A scalable way to built search engine.
Greylock is a rather simple C++ search engine which will take off the burden of the engine configuration, and yet be able to scale from hundreds to billions of indexed documents and from single to hundreds servers with as little as possible operations intervention.
Having constant or increasing rate of the input documents we at Reverbrain wanted to spend as little as possible on search engine resharding, moving data around, constantly looking at shards load and so on. We just wanted to add new servers when needed, and optionally running mundane operational tasks in background (better started automatically by some agents).
Reverbrain had already developed distributed storage system Elliptics, it was originally build on a distributed hash table basis, but we introduced logical entities named buckets to wrap replication into structure which can be easily operated on. Our main goal for Elliptics was to create a really safe storage which would store replicas across physically distributed datacenters, and with buckets it could be fine-tuned for different types of data. Buckets allow horizontal scaling in the environments where there is constant or increasing rate of input data and ever increasing storage size. When adding new buckets for new servers there is no resharding or consistent hashing rebalancing, although it is possible to scale single bucket (set of replicas) by adding servers into selected buckets. Elliptics proved to handle scaling issues easily, in 2013 one of our installation had 53+ billions of records, for comparison, Facebook had 450+ billions of photos these days.

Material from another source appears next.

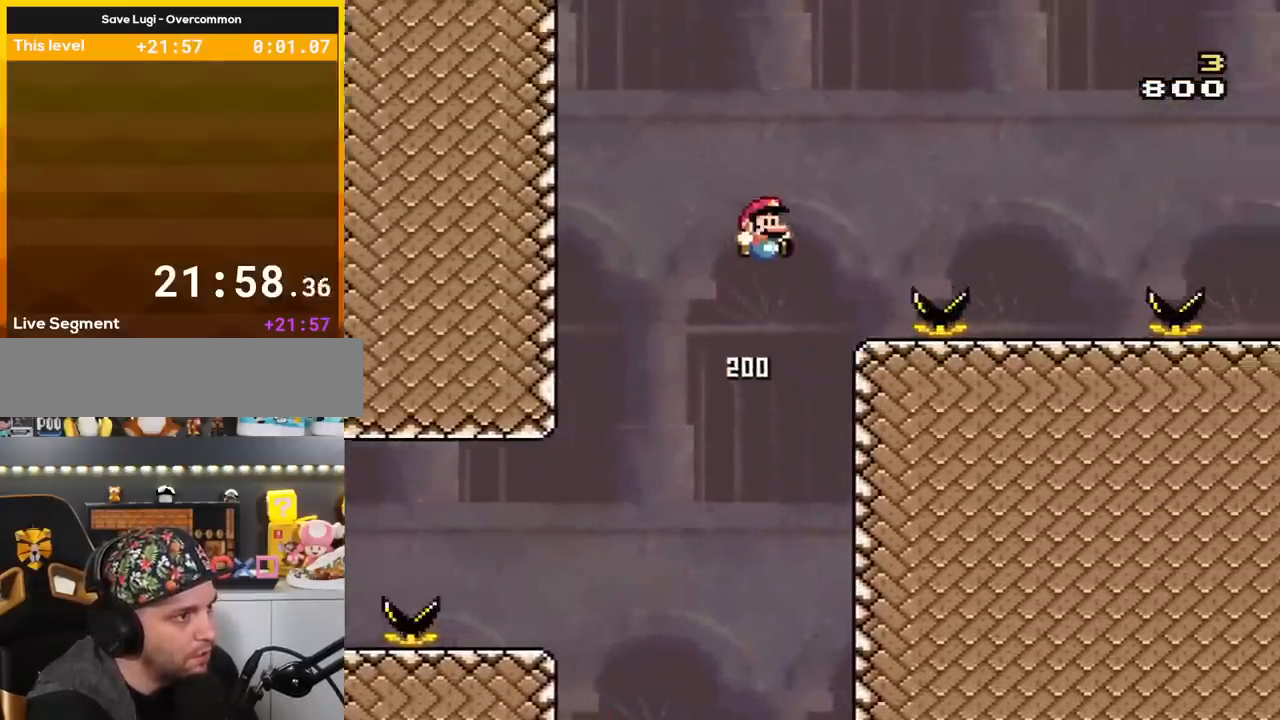
{"buttons": ["B", "Y", "DPAD_RIGHT"], "events": [[84, "B", "down"], [251, "B", "up"], [251, "DPAD_LEFT", "down"], [251, "DPAD_RIGHT", "up"], [367, "B", "down"], [417, "DPAD_LEFT", "up"], [417, "DPAD_RIGHT", "down"]]}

Having this background we decided to build search engine on Elliptics base. This took off all scaling, replication, distribution and recovery tasks from our shoulders. Basically, we concentrated on base search engine features, and that is what we have:
Greylock is a quite simple search engine, we created it to fill in scalability niche. Because of this we do not have embedded natural language processing like lemmatization (or simpler stemming), spelling error correction, synonim searching and so on. Instead we build microservice architecture where NLP tasks are separated into its own service. We will release it soon too.

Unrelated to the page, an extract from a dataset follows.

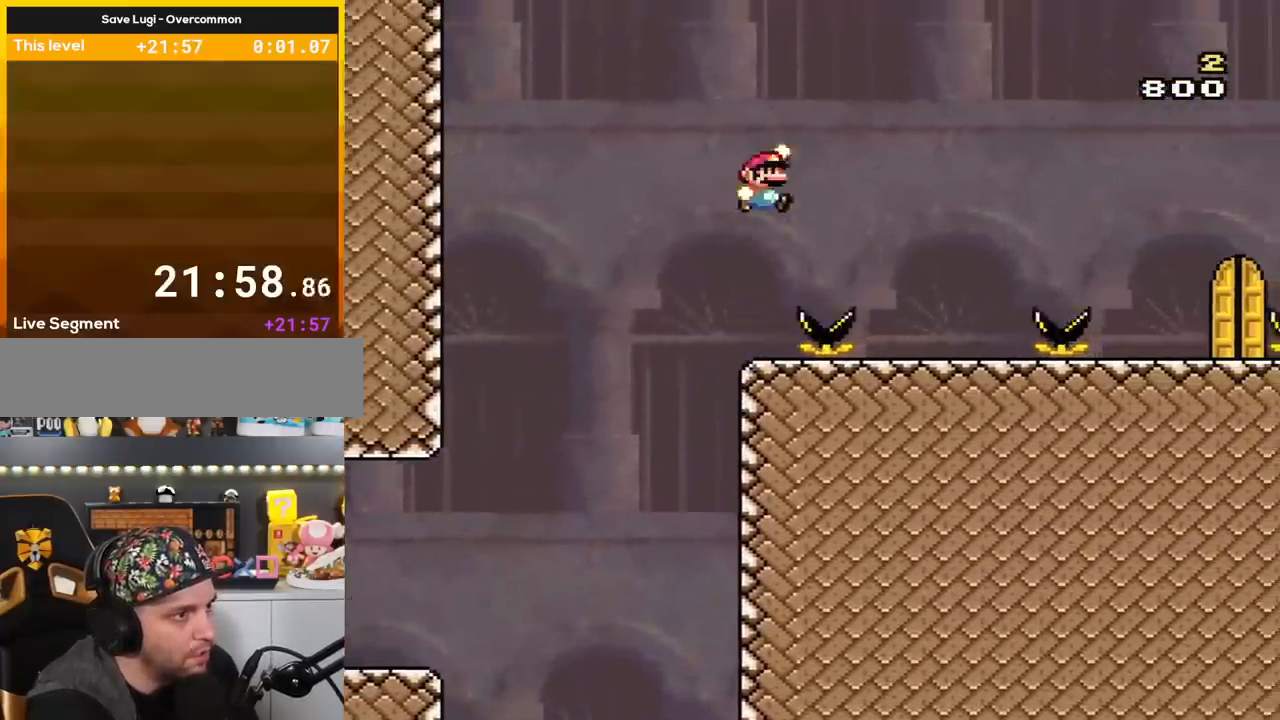
{"buttons": ["Y", "DPAD_RIGHT"], "events": [[133, "B", "up"], [384, "DPAD_LEFT", "down"], [384, "DPAD_RIGHT", "up"], [484, "DPAD_LEFT", "up"], [484, "DPAD_RIGHT", "down"]]}
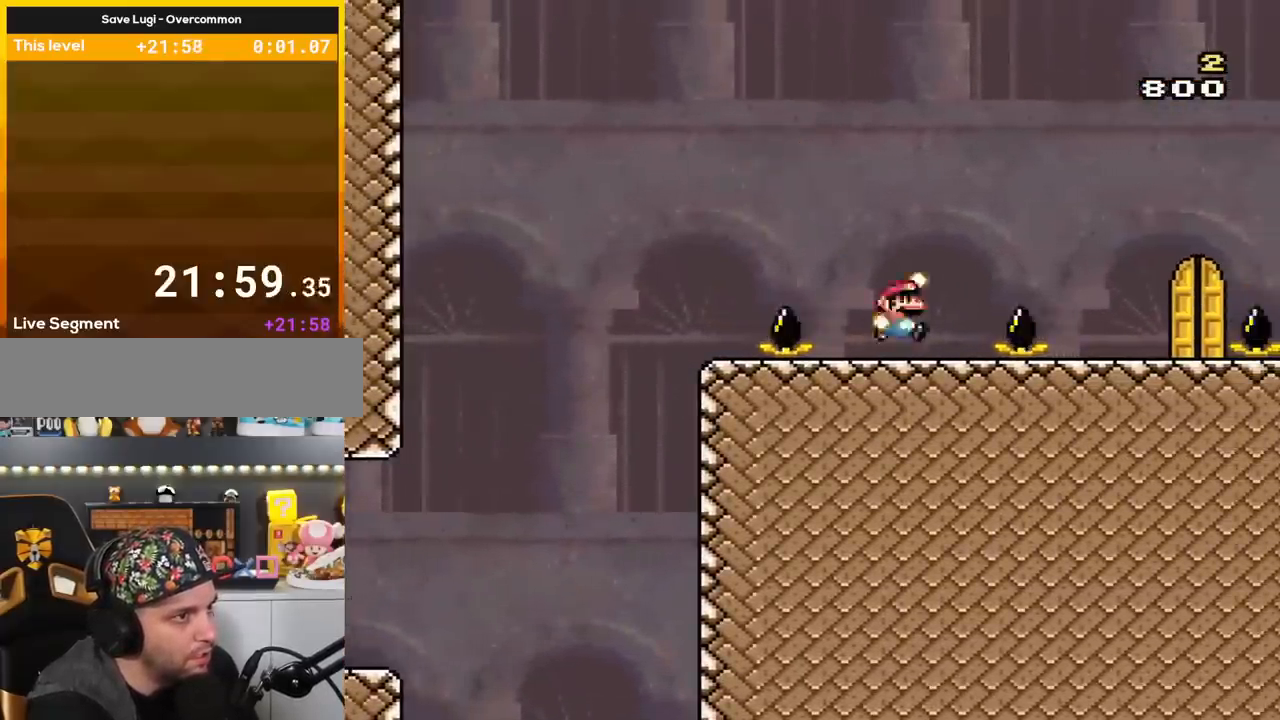
{"buttons": ["Y"], "events": [[34, "B", "down"], [201, "B", "up"], [484, "DPAD_RIGHT", "up"]]}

conf/ directory among others contains
greylock_server HTTP server config and insert/select json files which are examples of the appropriate operations over HTTP. Files include all supported features. To search and index via HTTP API one has to use
/index URLs accordingly. Host and port where
greylock_server HTTP server listens for incoming connection is specified in its config in
endpoints section. The most vital part - Elliptics connection and buckets are in
application section, which will be described in details in documentation.
Greylock tutorial includes whole-stack configuration and installation process, which includes installing Elliptics, setting up buckets and greylock HTTP server as well as using simple example client with Consul locking and service discovery support.